- **Work to be completed**
Rewrite the text read from all of the records below as a numbered list of its lines, leaving out blank lines and any mention of the pictures.

Start of Block

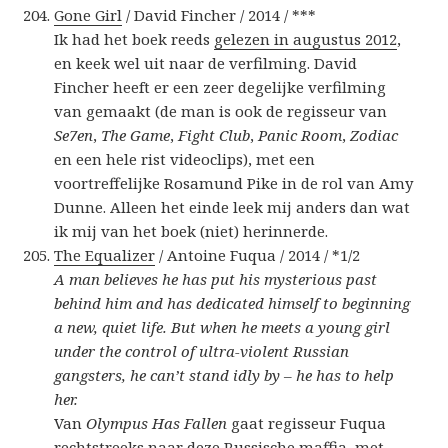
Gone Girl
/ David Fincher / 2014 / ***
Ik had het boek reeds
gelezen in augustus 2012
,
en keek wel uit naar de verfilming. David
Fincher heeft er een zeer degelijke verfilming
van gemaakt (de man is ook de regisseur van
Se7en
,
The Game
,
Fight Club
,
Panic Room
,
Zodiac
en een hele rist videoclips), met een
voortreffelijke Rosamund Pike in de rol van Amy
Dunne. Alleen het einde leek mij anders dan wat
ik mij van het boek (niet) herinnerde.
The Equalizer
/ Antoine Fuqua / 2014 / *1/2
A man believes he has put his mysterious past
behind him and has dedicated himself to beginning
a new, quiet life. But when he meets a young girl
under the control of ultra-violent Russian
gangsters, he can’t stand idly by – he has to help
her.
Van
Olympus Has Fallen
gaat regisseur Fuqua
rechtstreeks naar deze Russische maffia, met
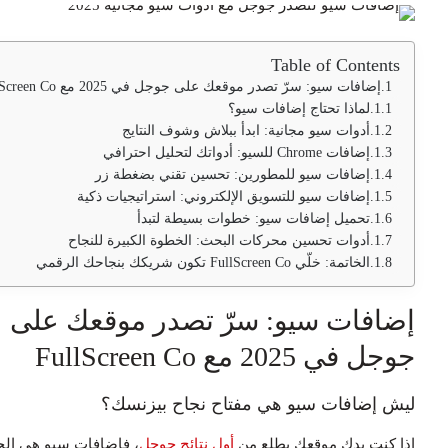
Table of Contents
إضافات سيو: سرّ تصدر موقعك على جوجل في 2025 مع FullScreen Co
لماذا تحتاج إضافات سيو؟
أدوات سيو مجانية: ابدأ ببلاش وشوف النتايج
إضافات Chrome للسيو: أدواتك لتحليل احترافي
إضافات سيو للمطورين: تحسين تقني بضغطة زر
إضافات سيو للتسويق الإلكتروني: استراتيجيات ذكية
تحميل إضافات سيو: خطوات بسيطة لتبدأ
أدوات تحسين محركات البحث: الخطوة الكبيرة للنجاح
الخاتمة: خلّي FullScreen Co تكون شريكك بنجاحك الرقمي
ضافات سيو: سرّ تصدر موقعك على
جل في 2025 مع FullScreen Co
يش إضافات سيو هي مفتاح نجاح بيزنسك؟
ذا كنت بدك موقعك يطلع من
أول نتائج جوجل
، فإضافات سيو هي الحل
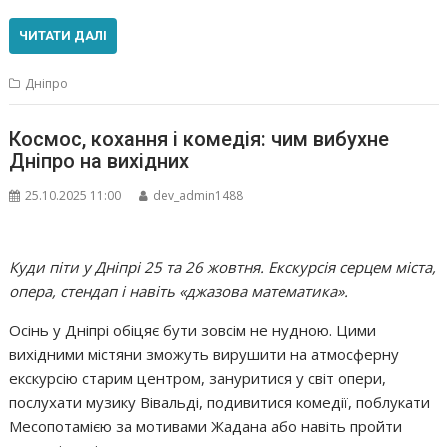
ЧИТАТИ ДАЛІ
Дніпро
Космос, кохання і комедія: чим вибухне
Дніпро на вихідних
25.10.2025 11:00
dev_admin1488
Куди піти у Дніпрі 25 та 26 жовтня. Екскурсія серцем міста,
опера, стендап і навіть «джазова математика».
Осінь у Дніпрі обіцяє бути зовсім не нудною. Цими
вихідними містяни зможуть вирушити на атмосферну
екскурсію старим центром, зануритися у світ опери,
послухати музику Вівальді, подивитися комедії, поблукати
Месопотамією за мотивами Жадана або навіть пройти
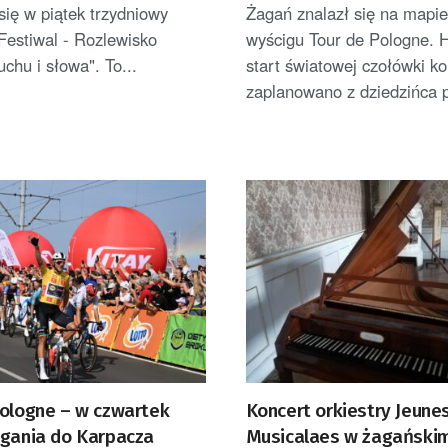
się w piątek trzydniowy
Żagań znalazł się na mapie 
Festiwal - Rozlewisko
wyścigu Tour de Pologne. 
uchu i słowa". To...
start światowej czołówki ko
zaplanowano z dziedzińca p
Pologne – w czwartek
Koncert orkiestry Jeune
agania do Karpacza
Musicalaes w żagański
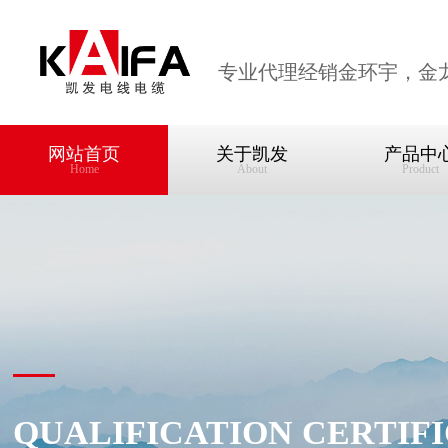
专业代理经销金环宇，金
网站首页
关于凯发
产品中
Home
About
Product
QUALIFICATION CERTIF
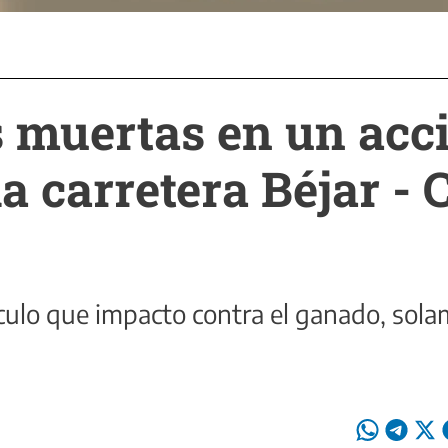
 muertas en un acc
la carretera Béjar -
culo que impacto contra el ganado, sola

End of Block

- **Response to this task**
1. Gone Girl
2. / David Fincher / 2014 / ***
3. Ik had het boek reeds
4. gelezen in augustus 2012
5. ,
6. en keek wel uit naar de verfilming. David
7. Fincher heeft er een zeer degelijke verfilming
8. van gemaakt (de man is ook de regisseur van
9. Se7en
10. ,
11. The Game
12. ,
13. Fight Club
14. ,
15. Panic Room
16. ,
17. Zodiac
18. en een hele rist videoclips), met een
19. voortreffelijke Rosamund Pike in de rol van Amy
20. Dunne. Alleen het einde leek mij anders dan wat
21. ik mij van het boek (niet) herinnerde.
22. The Equalizer
23. / Antoine Fuqua / 2014 / *1/2
24. A man believes he has put his mysterious past
25. behind him and has dedicated himself to beginning
26. a new, quiet life. But when he meets a young girl
27. under the control of ultra-violent Russian
28. gangsters, he can’t stand idly by – he has to help
29. her.
30. Van
31. Olympus Has Fallen
32. gaat regisseur Fuqua
33. rechtstreeks naar deze Russische maffia, met
34. Table of Contents
35. إضافات سيو: سرّ تصدر موقعك على جوجل في 2025 مع FullScreen Co
36. لماذا تحتاج إضافات سيو؟
37. أدوات سيو مجانية: ابدأ ببلاش وشوف النتايج
38. إضافات Chrome للسيو: أدواتك لتحليل احترافي
39. إضافات سيو للمطورين: تحسين تقني بضغطة زر
40. إضافات سيو للتسويق الإلكتروني: استراتيجيات ذكية
41. تحميل إضافات سيو: خطوات بسيطة لتبدأ
42. أدوات تحسين محركات البحث: الخطوة الكبيرة للنجاح
43. الخاتمة: خلّي FullScreen Co تكون شريكك بنجاحك الرقمي
44. ضافات سيو: سرّ تصدر موقعك على
45. جل في 2025 مع FullScreen Co
46. يش إضافات سيو هي مفتاح نجاح بيزنسك؟
47. ذا كنت بدك موقعك يطلع من
48. أول نتائج جوجل
49. ، فإضافات سيو هي الحل
50. ЧИТАТИ ДАЛІ
51. Дніпро
52. Космос, кохання і комедія: чим вибухне
53. Дніпро на вихідних
54. 25.10.2025 11:00
55. dev_admin1488
56. Куди піти у Дніпрі 25 та 26 жовтня. Екскурсія серцем міста,
57. опера, стендап і навіть «джазова математика».
58. Осінь у Дніпрі обіцяє бути зовсім не нудною. Цими
59. вихідними містяни зможуть вирушити на атмосферну
60. екскурсію старим центром, зануритися у світ опери,
61. послухати музику Вівальді, подивитися комедії, поблукати
62. Месопотамією за мотивами Жадана або навіть пройти
63. się w piątek trzydniowy
64. Żagań znalazł się na mapie 
65. Festiwal - Rozlewisko
66. wyścigu Tour de Pologne. 
67. uchu i słowa". To...
68. start światowej czołówki ko
69. zaplanowano z dziedzińca p
70. Pologne – w czwartek
71. Koncert orkiestry Jeune
72. agania do Karpacza
73. Musicalaes w żagański
74. 专业代理经销金环宇，金
75. 网站首页
76. 关于凯发
77. 产品中
78. Home
79. About
80. Product
81. QUALIFICATION CERTIF
82.  muertas en un acc
83. la carretera Béjar -
84. culo que impacto contra el ganado, sola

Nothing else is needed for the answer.